01-20-2014 11:56 AM
Maybe my question is silly but I have spent several hours trying to solve my problem and it still doesn't work!:smileycry:
I have a list of domains and a list of numbers / numbers-letters combinations. If domain contains any of those numbers or numbers-letters combination, I have to exclude it from the table.
Forbidden combination: "hotnail";
Thus, domains with typo such as e.g. hotnail.co.uk have to be excluded from the table.
If I use
t1.Domain NOT CONTAINS 'hotnail', then it not only excludes "hotnail" domains but also those which contain HOT in them, such as correct "hotmail" ones.
Which operator should I use in order to exclude only the exact phrase? CONTAINS work in a similar way with LIKE which is not suitable for me.
Thank you very much in advance!
01-20-2014 02:08 PM
The CONTAINS operator searches for the string specified, so your expression (t1.Domain NOT CONTAINS 'hotnail') should not be excluding strings containing "hotmail" if it is looking for "hotnail".
You can confirm this simply:
data test ;
input var $7.;
create table want as
select * from test
where var NOT contains 'hotnail';
01-26-2014 12:44 PM
Fugue, what is "explicit pass-through"? I am not very experienced in SAS programming. The problem is that my code eliminates strings that are not specified in NOT CONTAINS expressions. I don't know how to solve this problem.
01-26-2014 04:21 PM
I suspect that you are making a logic error when trying filter for multiple excluded terms.
If you code (X NE 'Y') or (X NE 'Z') then nothing will be eliminate because for any value of X one of those two conditions is true.

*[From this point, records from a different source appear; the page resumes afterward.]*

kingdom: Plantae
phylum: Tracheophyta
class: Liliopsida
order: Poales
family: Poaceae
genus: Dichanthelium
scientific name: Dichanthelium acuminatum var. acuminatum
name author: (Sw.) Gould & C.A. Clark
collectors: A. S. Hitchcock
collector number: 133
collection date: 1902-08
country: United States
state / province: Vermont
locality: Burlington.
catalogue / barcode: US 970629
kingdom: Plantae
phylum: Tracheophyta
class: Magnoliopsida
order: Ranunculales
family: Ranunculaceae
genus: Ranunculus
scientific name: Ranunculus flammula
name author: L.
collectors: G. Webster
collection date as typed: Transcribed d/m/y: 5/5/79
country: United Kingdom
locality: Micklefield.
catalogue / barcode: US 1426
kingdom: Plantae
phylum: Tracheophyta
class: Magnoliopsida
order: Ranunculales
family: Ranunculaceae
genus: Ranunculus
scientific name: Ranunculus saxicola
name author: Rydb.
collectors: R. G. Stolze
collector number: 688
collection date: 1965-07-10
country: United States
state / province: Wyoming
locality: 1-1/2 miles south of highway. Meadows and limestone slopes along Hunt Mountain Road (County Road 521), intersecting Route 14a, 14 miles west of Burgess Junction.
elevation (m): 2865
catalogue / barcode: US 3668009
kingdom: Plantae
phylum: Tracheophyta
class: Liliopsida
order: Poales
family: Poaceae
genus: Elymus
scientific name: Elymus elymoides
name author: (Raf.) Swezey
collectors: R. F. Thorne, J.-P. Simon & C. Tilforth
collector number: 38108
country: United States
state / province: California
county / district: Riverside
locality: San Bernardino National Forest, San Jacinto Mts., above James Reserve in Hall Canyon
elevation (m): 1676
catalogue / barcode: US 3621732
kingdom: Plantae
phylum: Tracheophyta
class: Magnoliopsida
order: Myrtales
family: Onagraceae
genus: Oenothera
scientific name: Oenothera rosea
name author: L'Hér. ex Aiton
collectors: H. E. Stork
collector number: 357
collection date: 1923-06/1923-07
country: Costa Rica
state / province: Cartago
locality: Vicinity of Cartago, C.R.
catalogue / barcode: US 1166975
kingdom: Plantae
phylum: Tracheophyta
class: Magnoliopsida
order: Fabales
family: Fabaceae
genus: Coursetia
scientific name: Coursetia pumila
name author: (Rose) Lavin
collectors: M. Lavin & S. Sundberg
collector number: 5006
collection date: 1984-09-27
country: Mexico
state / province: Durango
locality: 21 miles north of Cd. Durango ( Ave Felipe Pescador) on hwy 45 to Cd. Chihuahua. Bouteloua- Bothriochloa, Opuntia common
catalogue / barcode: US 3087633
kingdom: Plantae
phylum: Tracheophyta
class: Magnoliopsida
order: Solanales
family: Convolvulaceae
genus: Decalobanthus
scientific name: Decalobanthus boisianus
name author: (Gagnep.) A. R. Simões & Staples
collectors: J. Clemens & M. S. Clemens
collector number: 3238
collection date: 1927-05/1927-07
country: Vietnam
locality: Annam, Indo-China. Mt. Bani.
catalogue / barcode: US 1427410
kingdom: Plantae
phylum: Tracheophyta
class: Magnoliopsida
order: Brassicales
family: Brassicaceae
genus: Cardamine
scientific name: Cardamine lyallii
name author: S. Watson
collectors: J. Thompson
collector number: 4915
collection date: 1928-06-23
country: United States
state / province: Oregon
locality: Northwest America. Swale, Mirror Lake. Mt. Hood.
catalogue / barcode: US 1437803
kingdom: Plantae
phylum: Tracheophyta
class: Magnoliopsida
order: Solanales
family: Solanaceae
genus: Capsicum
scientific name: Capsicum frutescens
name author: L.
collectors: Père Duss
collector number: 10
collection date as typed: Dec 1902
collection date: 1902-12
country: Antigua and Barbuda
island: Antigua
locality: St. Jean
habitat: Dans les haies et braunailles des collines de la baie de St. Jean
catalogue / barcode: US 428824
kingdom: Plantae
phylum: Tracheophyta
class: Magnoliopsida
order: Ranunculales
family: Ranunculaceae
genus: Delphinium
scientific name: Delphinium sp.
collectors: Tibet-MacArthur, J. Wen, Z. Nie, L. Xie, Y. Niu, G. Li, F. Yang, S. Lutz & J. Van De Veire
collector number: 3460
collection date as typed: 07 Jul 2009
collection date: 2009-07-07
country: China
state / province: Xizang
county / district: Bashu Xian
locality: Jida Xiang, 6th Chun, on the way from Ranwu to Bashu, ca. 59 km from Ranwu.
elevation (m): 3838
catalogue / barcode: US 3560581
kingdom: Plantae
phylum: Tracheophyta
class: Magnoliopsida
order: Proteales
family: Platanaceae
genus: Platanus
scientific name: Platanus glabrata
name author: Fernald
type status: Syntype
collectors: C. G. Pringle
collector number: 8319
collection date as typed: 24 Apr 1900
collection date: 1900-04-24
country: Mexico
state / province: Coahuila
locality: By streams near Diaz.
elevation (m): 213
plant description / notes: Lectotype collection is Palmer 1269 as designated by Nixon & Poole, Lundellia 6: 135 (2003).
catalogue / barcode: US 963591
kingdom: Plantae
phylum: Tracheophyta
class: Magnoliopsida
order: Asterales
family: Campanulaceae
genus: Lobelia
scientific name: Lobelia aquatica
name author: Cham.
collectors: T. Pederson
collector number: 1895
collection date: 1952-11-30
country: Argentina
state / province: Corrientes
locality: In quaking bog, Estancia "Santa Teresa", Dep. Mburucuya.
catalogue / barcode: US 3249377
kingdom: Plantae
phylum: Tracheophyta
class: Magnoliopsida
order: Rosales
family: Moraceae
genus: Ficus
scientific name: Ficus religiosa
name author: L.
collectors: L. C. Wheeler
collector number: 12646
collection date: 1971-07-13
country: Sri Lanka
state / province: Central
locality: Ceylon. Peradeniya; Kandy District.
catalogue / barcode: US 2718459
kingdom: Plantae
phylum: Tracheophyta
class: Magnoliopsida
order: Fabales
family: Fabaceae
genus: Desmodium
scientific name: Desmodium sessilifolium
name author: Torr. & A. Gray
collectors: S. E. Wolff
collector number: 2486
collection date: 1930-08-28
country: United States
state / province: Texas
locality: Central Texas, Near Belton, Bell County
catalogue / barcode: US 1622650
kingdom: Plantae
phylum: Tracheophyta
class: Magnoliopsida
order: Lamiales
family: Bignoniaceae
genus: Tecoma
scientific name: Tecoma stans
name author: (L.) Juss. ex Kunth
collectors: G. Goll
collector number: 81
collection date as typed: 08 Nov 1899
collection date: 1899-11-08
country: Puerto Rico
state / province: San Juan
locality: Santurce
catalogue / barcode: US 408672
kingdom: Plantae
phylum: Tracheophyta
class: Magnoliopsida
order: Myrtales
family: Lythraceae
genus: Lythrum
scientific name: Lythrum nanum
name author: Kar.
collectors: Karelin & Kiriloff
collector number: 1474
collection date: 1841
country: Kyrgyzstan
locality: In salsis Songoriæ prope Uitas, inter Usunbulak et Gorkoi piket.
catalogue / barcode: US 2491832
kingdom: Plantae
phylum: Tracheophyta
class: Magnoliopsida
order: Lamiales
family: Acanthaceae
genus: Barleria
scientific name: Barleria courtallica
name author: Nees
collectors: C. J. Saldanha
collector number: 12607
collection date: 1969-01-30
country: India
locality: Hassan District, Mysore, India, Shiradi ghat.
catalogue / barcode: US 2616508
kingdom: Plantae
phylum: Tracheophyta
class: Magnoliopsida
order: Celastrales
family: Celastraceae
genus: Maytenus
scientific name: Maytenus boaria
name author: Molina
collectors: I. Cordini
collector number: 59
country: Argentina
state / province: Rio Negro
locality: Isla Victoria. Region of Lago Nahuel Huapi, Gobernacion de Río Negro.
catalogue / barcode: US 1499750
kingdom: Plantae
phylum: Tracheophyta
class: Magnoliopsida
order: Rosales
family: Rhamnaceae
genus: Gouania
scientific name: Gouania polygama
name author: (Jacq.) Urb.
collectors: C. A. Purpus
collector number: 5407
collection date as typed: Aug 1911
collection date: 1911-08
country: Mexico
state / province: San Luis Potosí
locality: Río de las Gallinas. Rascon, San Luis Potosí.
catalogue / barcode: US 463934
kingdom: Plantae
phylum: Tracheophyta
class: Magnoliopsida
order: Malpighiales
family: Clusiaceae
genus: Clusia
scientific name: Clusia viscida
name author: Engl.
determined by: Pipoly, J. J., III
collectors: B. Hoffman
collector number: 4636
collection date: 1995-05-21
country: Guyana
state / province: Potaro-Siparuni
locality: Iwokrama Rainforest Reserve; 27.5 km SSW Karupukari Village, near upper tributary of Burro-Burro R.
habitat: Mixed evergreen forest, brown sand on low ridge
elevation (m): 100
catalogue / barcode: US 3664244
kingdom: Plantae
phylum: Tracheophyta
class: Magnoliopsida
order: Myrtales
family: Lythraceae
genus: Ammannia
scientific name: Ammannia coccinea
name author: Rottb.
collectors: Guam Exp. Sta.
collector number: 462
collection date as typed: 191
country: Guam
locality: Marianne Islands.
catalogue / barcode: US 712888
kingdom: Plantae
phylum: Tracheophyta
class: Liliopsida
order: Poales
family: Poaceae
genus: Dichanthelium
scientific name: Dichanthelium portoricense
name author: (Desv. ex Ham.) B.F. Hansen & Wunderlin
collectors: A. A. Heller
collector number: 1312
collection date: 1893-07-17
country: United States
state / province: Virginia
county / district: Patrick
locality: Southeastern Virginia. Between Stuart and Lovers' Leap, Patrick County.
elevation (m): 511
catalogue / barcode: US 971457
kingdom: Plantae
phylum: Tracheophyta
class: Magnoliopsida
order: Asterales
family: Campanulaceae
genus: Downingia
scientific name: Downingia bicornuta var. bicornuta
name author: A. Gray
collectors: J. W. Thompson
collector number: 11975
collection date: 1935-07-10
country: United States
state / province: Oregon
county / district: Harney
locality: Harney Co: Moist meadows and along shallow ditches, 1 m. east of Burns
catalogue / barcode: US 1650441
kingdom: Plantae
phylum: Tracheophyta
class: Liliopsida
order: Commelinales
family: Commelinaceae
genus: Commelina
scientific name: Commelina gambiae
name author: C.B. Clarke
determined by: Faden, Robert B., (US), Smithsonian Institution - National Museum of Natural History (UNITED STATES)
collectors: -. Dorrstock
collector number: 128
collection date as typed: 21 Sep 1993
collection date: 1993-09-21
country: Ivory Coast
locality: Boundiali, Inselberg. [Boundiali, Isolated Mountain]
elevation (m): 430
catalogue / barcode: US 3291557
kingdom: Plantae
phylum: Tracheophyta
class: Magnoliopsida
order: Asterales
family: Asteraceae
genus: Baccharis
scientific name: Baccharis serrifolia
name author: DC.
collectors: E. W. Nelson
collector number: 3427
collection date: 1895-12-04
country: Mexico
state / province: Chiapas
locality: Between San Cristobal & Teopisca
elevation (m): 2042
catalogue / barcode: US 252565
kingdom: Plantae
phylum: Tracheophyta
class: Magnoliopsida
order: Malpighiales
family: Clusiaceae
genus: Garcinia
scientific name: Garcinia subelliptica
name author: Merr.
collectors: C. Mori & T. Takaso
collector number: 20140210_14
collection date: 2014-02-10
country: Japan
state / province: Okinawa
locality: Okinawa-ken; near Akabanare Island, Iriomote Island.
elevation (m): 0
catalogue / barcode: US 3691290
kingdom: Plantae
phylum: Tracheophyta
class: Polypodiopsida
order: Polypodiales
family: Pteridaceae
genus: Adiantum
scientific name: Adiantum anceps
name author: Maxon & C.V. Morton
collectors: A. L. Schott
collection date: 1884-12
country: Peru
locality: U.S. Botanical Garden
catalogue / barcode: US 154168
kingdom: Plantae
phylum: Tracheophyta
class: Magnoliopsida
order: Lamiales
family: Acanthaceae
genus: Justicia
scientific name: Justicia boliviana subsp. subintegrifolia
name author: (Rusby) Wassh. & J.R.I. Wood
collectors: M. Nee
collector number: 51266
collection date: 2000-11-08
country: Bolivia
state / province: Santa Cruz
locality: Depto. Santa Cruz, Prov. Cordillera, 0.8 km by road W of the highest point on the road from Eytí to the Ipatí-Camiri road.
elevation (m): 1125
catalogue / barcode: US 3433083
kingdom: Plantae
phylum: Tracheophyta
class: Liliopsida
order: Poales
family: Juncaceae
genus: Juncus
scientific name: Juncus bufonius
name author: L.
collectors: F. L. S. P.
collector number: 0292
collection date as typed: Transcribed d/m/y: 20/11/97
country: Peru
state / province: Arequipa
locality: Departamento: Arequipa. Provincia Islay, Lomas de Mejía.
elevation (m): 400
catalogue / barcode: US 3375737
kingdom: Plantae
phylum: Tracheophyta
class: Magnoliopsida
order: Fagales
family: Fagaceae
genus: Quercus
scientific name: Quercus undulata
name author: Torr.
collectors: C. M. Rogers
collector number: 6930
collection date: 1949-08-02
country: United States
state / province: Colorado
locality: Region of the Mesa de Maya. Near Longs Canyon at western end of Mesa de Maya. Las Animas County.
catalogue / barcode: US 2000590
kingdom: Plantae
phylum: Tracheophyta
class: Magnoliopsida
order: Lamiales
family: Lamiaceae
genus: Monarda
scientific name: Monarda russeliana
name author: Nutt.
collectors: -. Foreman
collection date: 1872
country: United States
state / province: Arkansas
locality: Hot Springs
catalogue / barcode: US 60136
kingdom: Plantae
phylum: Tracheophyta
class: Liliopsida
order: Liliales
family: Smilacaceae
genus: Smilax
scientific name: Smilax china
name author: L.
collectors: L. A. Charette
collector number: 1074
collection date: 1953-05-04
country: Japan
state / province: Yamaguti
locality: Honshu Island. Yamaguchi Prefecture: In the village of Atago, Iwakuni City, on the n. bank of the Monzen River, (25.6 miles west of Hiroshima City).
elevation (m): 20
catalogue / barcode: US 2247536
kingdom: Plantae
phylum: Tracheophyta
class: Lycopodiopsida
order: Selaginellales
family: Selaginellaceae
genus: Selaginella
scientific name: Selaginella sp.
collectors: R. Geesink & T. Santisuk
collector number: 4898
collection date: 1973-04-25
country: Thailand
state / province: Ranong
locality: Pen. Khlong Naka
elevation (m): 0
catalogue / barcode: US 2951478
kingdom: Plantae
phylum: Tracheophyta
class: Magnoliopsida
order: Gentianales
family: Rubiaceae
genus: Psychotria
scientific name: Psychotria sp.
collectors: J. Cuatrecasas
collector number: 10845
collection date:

You probably want to code something like this:
NOT (t1.Domain CONTAINS 'hotnail' or t1.Domain CONTAINS 'notmail' or .... )
01-27-2014 02:59 AM
Thank you Tom, I have understood what is the problem. First of all I used AND instead of OR. Then corrected the code as you suggested. I have also found out why does the code eliminate strings that don't have to be eliminated. For example, I want to eliminate all emails which prefix is "it". Like email@example.com. But if I state NOT (t1.Prefix CONTAINS 'it' OR...), it will also eliminate 'white', because white has 'IT' in it. How to handle this?
01-28-2014 03:51 AM
Thank you friends, it is now more clear for me how to combine different functions in the code. Thank you for the help! I don't close this topic for some time, maybe new questions will arise.
01-30-2014 03:22 AM
If I want to eliminate all email prefixes that contain only numbers, is it somehow possible to write it in a code? For example, I have
I separate prefixes and get:
Is it possible to declare in a code that if t1refix = numeric, then exclude? I cannot assign numeric type to the whole variable, because it can also contain nominal values and its type is character. t1.Prefix IN ('1', '2', '3', '4', '5', '6', '7', '8', '9') doesn't work.